Street Psalms members pray with their “eyes open,” learning to map the geography of God’s grace in a particular place.  Our mapping process includes three basic exercises that pay attention to the hurt and the hope of a particular city/community as well as the heart of God.   The three exercises include: 

  • Mapping the Hurt:  e.g. “Moment of Blessing” – a public liturgy for victims of violent homicide. 
  • Mapping the Hope:  e.g. “Signs of Hope Tours” – Identify, visit and encourage key ministries/business/organizations that are signs of hope serving high-risk youth and families.
  • Mapping the Heart: e.g. “Prayer Table” - Our communities host and participate in an open and inclusive table for leaders to pray for the city. 

V.  Theological Values

 Our core theological values are founded upon and formed by the incarnational mission of Jesus Christ. In the incarnation of Jesus—God with us in human flesh—the intimacy of human and divine is fully realized. We understand the incarnation as the entire gospel event of Jesus Christ—God’s saving action for all creation. The incarnation is our motivation, message and our method; it summarizes the why, the what, and the how of who we are.
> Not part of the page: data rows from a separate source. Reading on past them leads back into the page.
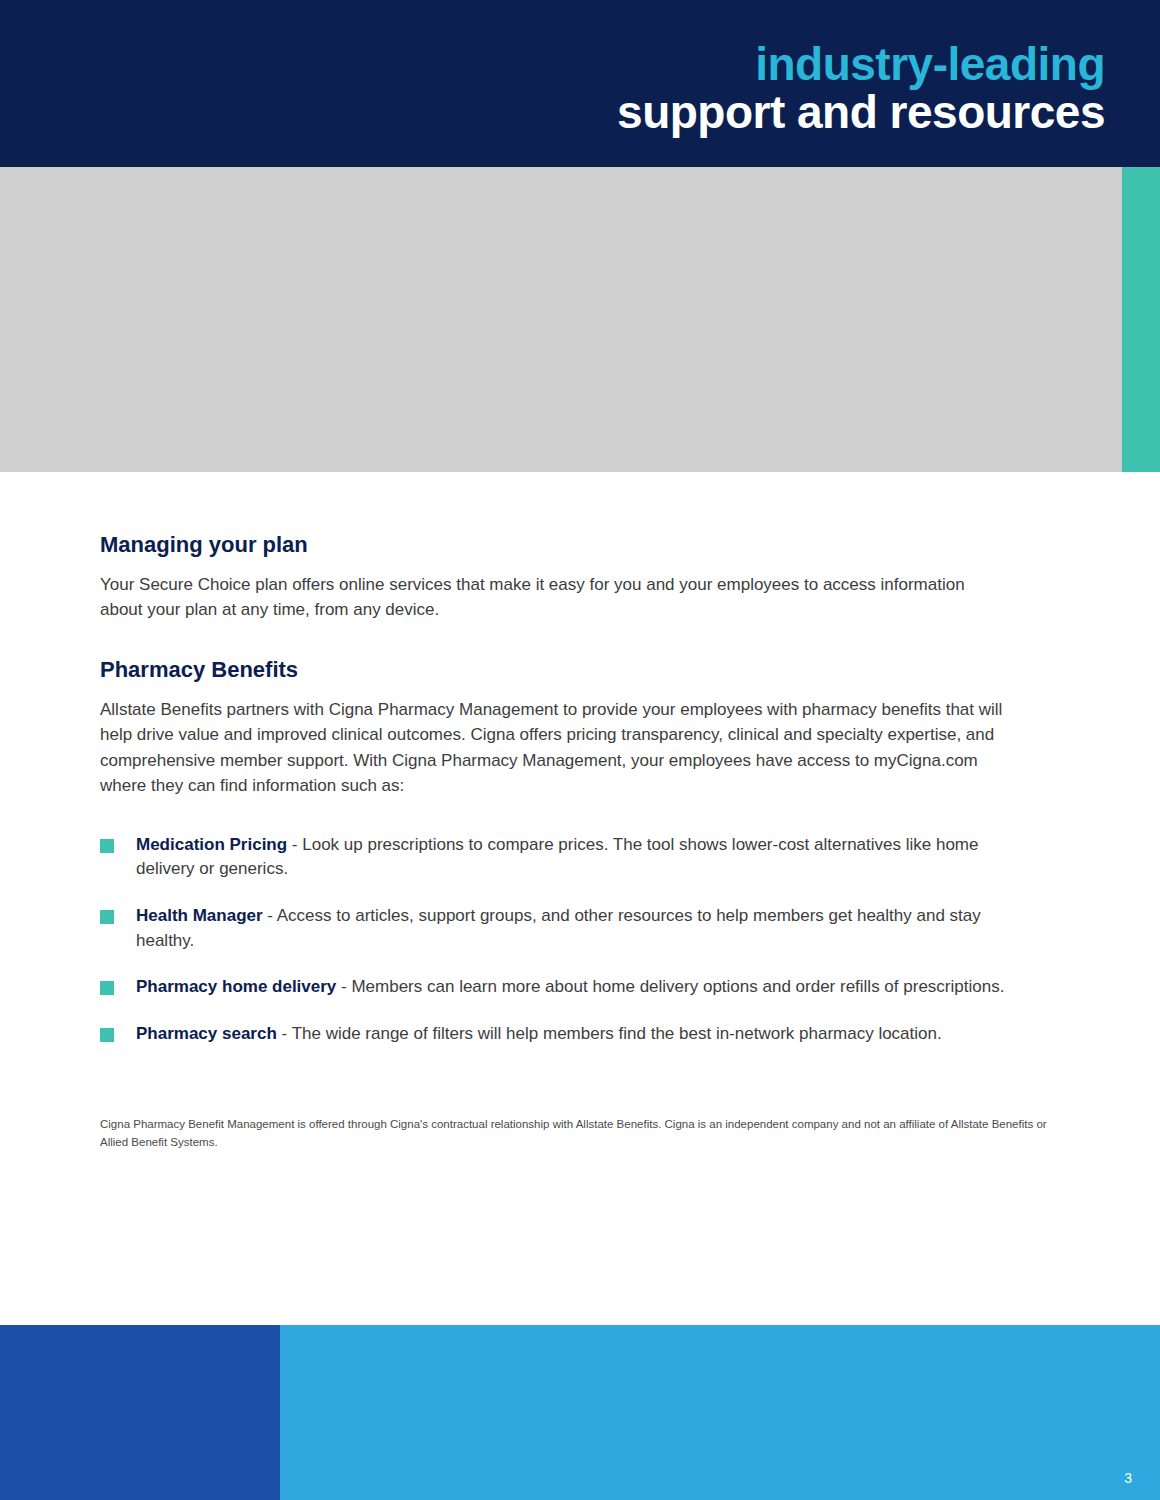industry-leading support and resources
Managing your plan
Your Secure Choice plan offers online services that make it easy for you and your employees to access information about your plan at any time, from any device.
Pharmacy Benefits
Allstate Benefits partners with Cigna Pharmacy Management to provide your employees with pharmacy benefits that will help drive value and improved clinical outcomes. Cigna offers pricing transparency, clinical and specialty expertise, and comprehensive member support. With Cigna Pharmacy Management, your employees have access to myCigna.com where they can find information such as:
Medication Pricing - Look up prescriptions to compare prices. The tool shows lower-cost alternatives like home delivery or generics.
Health Manager - Access to articles, support groups, and other resources to help members get healthy and stay healthy.
Pharmacy home delivery - Members can learn more about home delivery options and order refills of prescriptions.
Pharmacy search - The wide range of filters will help members find the best in-network pharmacy location.
Cigna Pharmacy Benefit Management is offered through Cigna's contractual relationship with Allstate Benefits. Cigna is an independent company and not an affiliate of Allstate Benefits or Allied Benefit Systems.
3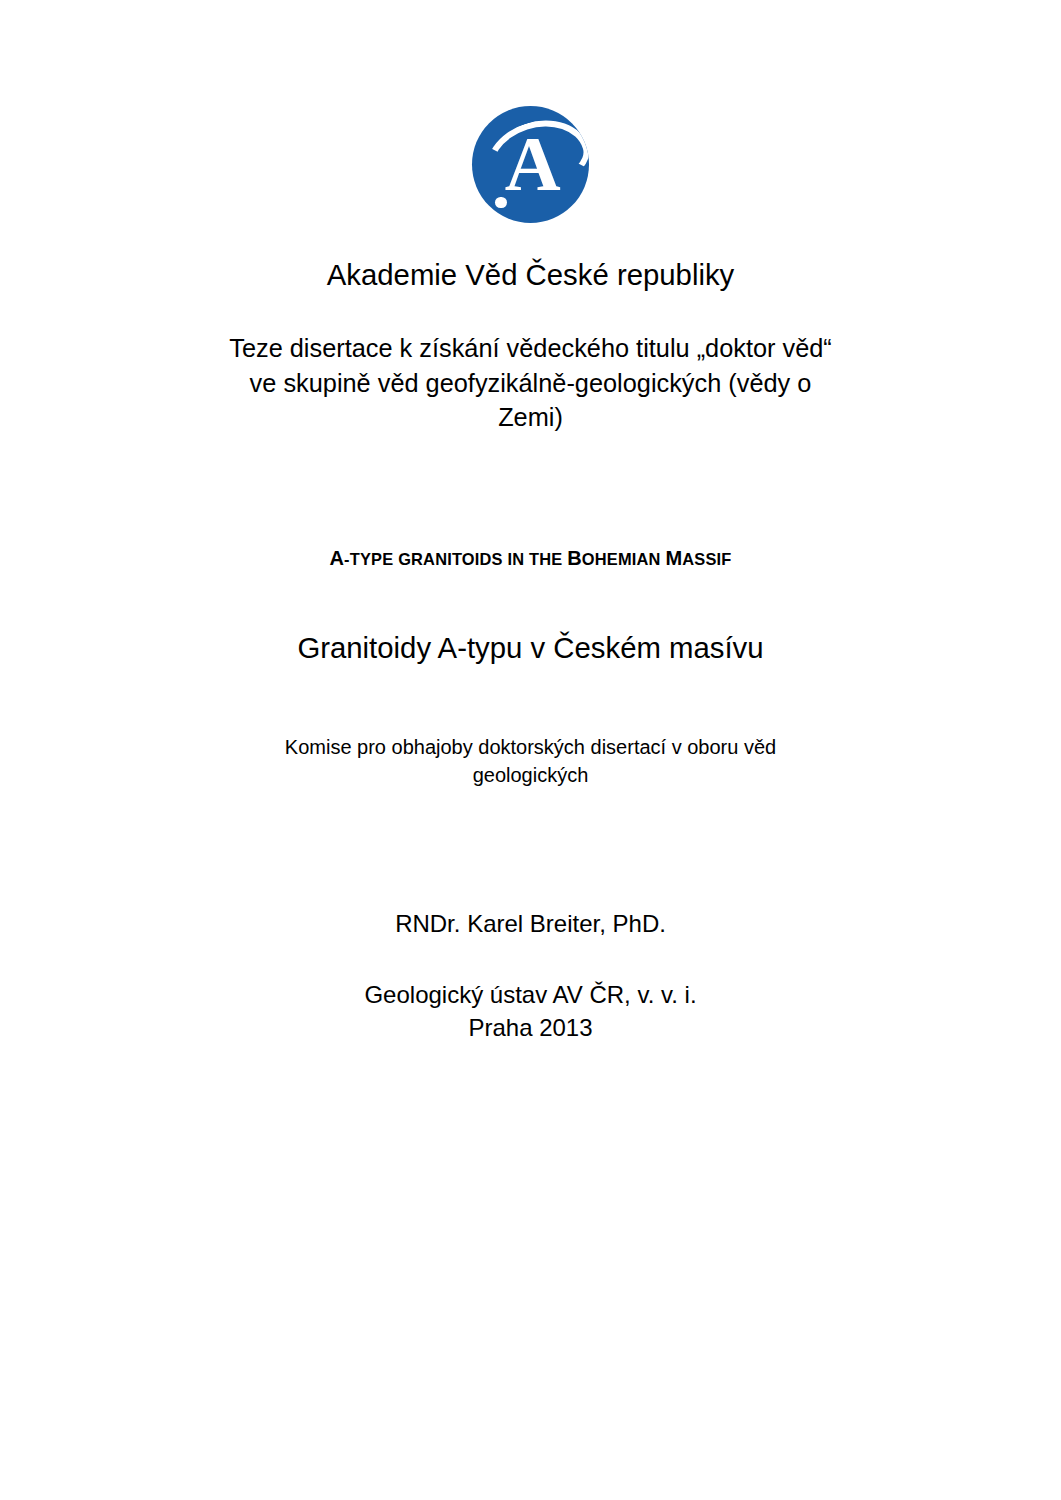Akademie Věd České republiky
Teze disertace k získání vědeckého titulu „doktor věd“ ve skupině věd geofyzikálně-geologických (vědy o Zemi)
A-TYPE GRANITOIDS IN THE BOHEMIAN MASSIF
Granitoidy A-typu v Českém masívu
Komise pro obhajoby doktorských disertací v oboru věd geologických
RNDr. Karel Breiter, PhD.
Geologický ústav AV ČR, v. v. i.
Praha 2013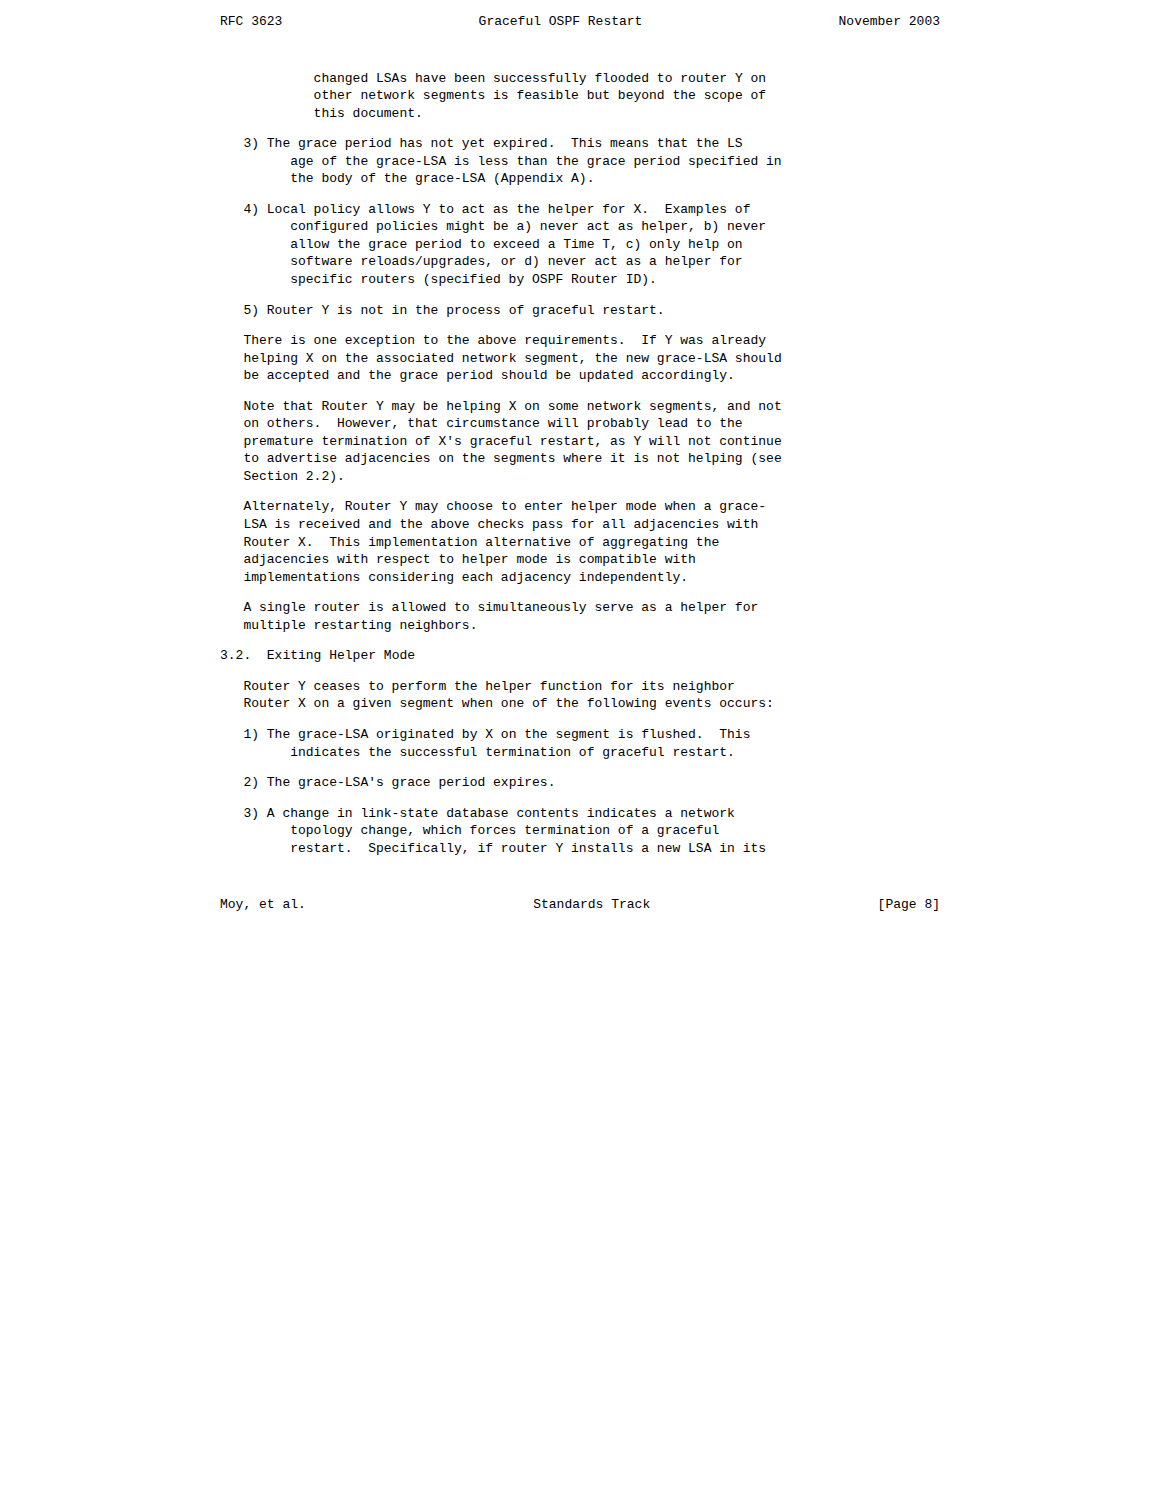RFC 3623 Graceful OSPF Restart November 2003
changed LSAs have been successfully flooded to router Y on other network segments is feasible but beyond the scope of this document.
3) The grace period has not yet expired. This means that the LS age of the grace-LSA is less than the grace period specified in the body of the grace-LSA (Appendix A).
4) Local policy allows Y to act as the helper for X. Examples of configured policies might be a) never act as helper, b) never allow the grace period to exceed a Time T, c) only help on software reloads/upgrades, or d) never act as a helper for specific routers (specified by OSPF Router ID).
5) Router Y is not in the process of graceful restart.
There is one exception to the above requirements. If Y was already helping X on the associated network segment, the new grace-LSA should be accepted and the grace period should be updated accordingly.
Note that Router Y may be helping X on some network segments, and not on others. However, that circumstance will probably lead to the premature termination of X's graceful restart, as Y will not continue to advertise adjacencies on the segments where it is not helping (see Section 2.2).
Alternately, Router Y may choose to enter helper mode when a grace- LSA is received and the above checks pass for all adjacencies with Router X. This implementation alternative of aggregating the adjacencies with respect to helper mode is compatible with implementations considering each adjacency independently.
A single router is allowed to simultaneously serve as a helper for multiple restarting neighbors.
3.2. Exiting Helper Mode
Router Y ceases to perform the helper function for its neighbor Router X on a given segment when one of the following events occurs:
1) The grace-LSA originated by X on the segment is flushed. This indicates the successful termination of graceful restart.
2) The grace-LSA's grace period expires.
3) A change in link-state database contents indicates a network topology change, which forces termination of a graceful restart. Specifically, if router Y installs a new LSA in its
Moy, et al. Standards Track [Page 8]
We believe the incarnation calls forth and sustains an incarnational people whose mission is to bear witness to the Kingdom of God.  Such a mission holds in creative tension the person and work of Jesus with equal integrity.  It declares the redemption of people as well as places.  It touches the body and the soul.  It invites righteousness and justice.  It calls forth personal transformation and systemic change.  It is holistic and radically inclusive.  It intentionally crosses boundaries: cultural, ethnic, social, economic, and even religious.  It is particularly concerned for those people and places that have been wrongly labeled the unredeemable least, last and lost. 

Ultimately the incarnation unites what the world divides. Therefore we affirm….

  • Whole Gospel:   We affirm the full expression of the Gospel’s saving power for all of creation – spiritual and material, sacred and secular.   
  • Whole Church: We affirm the Body of Christ in all its diverse expressions – denominationally, socio-economically, geographically and theologically.
  • Whole Person:  We affirm ministry strategies that address the whole person, body, mind, and soul. 
  • Whole World:  We affirm the radical inclusiveness of the Gospel that crosses all socio-economic, ethnic, cultural and people groups.  

VI.  Novitiate Process

Each new participant of Street Psalms will have a “novitiate” experience in which their call to the community is discerned.  To that end they will participate in the conversations (Street Psalms intensives) that establish a common vocabulary and set of theological values for members of the community.  This process can take 2-3 years, depending upon access and ability.  Novitiates will be paired with a current member (or members) of the community for a process of welcome and inclusion, shared discernment, and learning. 

VII.  Ordination Process: 

Upon completion of the novitiate participants are eligible for ordination to the community. Ordination requirements include: 

  1. Mentor-recommendation
  2. Ordination board for each person
  3. Street Psalms Community Blessing
  4. Public Blessing from below
  5. Local ordinations have common blessing themes but is essentially created by each individual.

VIII.  Commitments of Community

  1. Local Training/Mentoring Leaders
  2. Common Practices
  3. Monthly Community Calls
  4. Geography of Grace: Trainer of Trainers
  5. Vision Trips
  6. Something that contributes to the community:  writing…etc.